Des produits uniques, comme un triptyque d’affiches signé Marlone représentant les plus beaux paysages de la pointe, ont aussi été créés pour l’organisme. Cette année, la Chapelle a aussi construit tout près de là un belvédère, permettant d’observer la faune ailée nombreuse qui s’y trouve.

D’abord pensé comme un centre communautaire, l’endroit est surtout fréquenté par les cyclistes de passage et les gens qui viennent respirer l’air salin au quai et sur la grève.

« C’est comme un petit bijou caché ici, et parfois on a l’impression qu’on veut le laisser comme ça aussi. »

— Isabelle Michaud, membre du conseil d’administration de la Chapelle du quai

Connue comme la parfumeuse derrière l’entreprise Monsillage, Mme Michaud vient passer ses étés dans le chalet familial du coin depuis sa tendre enfance et siège également au conseil d’administration de la Chapelle du quai.
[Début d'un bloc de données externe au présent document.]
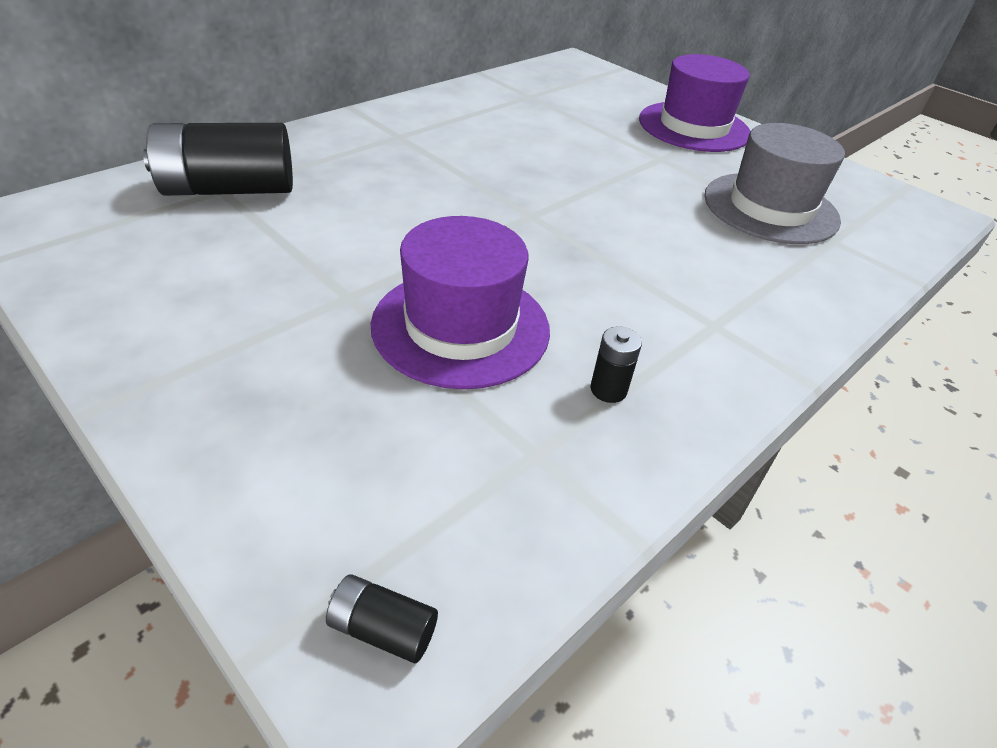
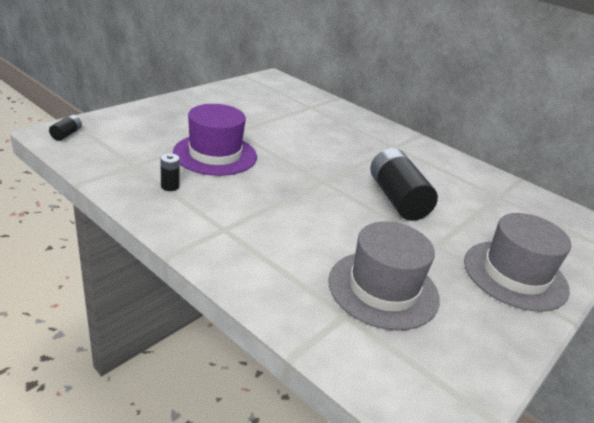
camera: 85 degrees right, 10 degrees down
black battery [143,123,293,196] -> black battery moved to [370,148,438,221]
purple hat [639,54,751,152] -> grey hat [464,213,571,312]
Elle a élaboré en 2019 le parfum Route du quai, un mariage d’effluves typiques du territoire inspiré par les souvenirs d’été de son enfance comme les herbes de mer, la rose sauvage, le bois de grève et le foin d’odeur.

« Kamouraska, c’est super beau, mais moi, personnellement, j’aime beaucoup mieux être ici. C’est plus tranquille. C’est pas qu’on n’aime pas le monde, mais je pense qu’on est capable de cohabiter dans le respect de la nature et de l’aspect sauvage du territoire », conclut Rémi Hudon.

Au fil de Rivière-Ouelle

Fondé en 2016 à Saint-Pacôme, Parcours Fil Rouge est un OBNL s’étant donné comme mission la mise en valeur de ce qui singularise les lieux et communautés. Son produit-phare est Circuit Fil Rouge, qui se déploie dans des municipalités de Kamouraska, dont Rivière-Ouelle, et à Charlevoix, et offre un circuit composé de grands panneaux d’interprétation, avec du contenu en baladodiffusion supplémentaire. Celui consacré à Rivière-Ouelle permet de découvrir, à travers une vingtaine de marqueurs, l’histoire du village, ses familles fondatrices, son patrimoine bâti et immatériel.